Nel mezzo, l’incredibile dribbling senza tocco di Pelé, che con un movimento di anca manda fuori causa il portiere, per poi calciare di un soffio a lato col destro, per quello che rimane ancora oggi il più incredibile e meraviglioso non-gol della storia. 3-1 e Brasile in finale. Ora che anche la maledizione dell’Uruguay è stata scacciata, niente può fermare i verdeoro.
L’apoteosi contro l’Italia
Nemmeno gli Azzurri. Che arrivano stanchi all’appuntamento dopo l’incredibile partita del Secolo contro la Germania, un 4-3 senza tempo, ma non per l’undici azzurro che si presenta alla finalissima col Brasile sulle ginocchia.

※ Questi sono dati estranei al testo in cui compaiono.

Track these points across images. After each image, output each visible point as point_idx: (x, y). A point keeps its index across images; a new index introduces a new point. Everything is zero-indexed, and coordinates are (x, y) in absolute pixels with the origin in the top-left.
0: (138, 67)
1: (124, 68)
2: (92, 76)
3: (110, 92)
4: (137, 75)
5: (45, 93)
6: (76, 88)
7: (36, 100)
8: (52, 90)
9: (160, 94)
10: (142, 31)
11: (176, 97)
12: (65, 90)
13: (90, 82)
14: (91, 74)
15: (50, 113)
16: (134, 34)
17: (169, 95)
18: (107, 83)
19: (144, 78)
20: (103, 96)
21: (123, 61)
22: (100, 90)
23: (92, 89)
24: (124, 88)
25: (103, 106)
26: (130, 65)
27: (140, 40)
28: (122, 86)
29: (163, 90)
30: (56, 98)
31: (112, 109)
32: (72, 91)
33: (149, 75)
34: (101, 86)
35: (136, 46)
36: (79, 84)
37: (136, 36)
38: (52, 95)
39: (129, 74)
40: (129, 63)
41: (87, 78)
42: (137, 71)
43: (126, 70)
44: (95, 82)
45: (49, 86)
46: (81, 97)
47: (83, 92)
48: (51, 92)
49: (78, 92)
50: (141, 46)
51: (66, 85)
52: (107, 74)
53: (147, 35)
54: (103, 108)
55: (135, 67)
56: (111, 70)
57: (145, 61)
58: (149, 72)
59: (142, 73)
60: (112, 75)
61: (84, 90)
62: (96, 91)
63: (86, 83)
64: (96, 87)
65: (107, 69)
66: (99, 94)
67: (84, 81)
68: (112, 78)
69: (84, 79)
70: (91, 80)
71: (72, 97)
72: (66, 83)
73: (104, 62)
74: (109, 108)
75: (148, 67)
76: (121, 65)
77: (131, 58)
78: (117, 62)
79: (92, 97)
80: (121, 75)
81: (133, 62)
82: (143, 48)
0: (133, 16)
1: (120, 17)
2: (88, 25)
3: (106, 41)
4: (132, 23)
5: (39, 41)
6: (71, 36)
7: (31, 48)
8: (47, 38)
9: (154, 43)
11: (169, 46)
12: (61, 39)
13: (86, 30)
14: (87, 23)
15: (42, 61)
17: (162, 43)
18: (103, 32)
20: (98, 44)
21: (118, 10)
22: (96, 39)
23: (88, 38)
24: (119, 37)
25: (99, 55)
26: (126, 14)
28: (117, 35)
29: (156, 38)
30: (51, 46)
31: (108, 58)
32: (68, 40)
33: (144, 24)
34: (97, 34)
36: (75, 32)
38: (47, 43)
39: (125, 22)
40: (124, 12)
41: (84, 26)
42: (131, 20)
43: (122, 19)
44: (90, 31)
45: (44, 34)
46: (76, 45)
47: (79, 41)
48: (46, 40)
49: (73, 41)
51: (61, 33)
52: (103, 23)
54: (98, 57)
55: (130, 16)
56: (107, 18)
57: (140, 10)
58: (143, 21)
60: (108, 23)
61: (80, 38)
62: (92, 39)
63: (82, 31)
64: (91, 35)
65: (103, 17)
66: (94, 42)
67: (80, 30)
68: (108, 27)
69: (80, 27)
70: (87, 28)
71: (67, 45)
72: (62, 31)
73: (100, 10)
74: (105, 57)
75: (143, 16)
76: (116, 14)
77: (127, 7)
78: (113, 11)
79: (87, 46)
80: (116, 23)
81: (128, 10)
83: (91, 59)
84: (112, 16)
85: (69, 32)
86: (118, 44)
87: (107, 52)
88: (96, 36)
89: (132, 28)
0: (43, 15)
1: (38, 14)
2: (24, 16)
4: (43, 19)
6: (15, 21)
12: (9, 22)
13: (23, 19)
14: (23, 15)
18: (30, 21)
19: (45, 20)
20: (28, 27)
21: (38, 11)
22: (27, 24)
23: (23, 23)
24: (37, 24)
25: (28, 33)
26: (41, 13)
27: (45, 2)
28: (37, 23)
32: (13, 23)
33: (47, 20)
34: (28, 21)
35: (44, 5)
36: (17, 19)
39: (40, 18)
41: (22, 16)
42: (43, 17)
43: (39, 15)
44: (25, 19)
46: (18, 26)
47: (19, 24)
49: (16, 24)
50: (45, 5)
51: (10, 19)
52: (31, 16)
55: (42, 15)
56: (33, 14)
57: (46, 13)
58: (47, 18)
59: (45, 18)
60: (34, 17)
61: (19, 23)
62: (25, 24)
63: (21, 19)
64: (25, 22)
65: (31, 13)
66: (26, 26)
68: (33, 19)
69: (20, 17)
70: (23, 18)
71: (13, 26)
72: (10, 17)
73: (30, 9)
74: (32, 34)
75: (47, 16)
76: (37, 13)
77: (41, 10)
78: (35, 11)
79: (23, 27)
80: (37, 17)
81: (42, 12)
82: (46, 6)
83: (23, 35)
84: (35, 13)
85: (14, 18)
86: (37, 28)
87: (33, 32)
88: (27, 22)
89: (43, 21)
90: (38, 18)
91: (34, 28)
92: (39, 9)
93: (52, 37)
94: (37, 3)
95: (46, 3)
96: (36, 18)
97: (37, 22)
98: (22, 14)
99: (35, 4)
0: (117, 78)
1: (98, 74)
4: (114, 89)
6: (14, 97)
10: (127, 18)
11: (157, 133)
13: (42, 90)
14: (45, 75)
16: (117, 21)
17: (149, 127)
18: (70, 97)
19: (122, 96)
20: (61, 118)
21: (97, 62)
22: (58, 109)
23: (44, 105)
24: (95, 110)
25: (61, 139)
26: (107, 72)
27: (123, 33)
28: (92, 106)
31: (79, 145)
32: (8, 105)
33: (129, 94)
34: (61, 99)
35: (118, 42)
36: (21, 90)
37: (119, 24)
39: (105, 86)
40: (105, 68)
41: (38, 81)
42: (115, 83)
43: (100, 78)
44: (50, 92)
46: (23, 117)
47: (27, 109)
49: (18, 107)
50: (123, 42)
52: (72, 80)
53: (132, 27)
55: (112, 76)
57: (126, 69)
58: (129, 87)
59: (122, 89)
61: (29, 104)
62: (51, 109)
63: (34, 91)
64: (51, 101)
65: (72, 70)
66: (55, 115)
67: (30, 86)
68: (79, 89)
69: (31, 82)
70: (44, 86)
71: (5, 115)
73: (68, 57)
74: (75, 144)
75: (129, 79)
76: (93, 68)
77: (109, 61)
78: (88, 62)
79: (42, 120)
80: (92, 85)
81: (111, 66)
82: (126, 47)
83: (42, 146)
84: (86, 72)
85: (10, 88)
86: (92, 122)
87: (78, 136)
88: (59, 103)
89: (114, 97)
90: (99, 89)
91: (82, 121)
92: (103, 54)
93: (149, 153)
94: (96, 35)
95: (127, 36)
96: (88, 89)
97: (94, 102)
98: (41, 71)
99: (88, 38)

In porta per l’Italia c’è Albertosi. Difesa a quattro composta da Cera, Rosato, Burgnich e Facchetti, il capitano che due anni prima aveva condotto la nazionale al titolo europeo. I due centrali di centrocampo sono De Sisti e Mario Bertini, interditori e perfetti allo stile di gioco azzurro, catenaccio e ripartenza. Sandro Mazzola e Angelo Domenghini giocano alle spalle della coppia d’attacco Riva–Boninsegna.
Questa Italia, detto altrimenti, è uno splendido mix tra stelle dell’Inter ed eroi del Cagliari, campione d’Italia. Il Brasile passa in vantaggio dopo pochi minuti con un poderoso stacco di testa di Pelé, ma un leziosismo di troppo di Clodoaldo consegna agli Azzurri l’occasione di pareggiare. Boniba non se la lascia scappare, ed è 1-1.
Nella ripresa, prima Gerson e poi Pelé sfruttano a meraviglia la mancanza di energie dell’Italia, stremata da un’edizione mondiale comunque memorabile. Il Brasile vince con merito e stile.
Una squadra eterna, meravigliosa, con ben cinque “dieci” in campo. Un unicum nella storia. A testimoniarlo è un altro dato: il Brasile, dopo quel Mondiale, dovrà aspettare altri 24 anni prima di rivincere il massimo titolo calcistico. Proprio contro l’Italia. Ma questa è un’altra storia.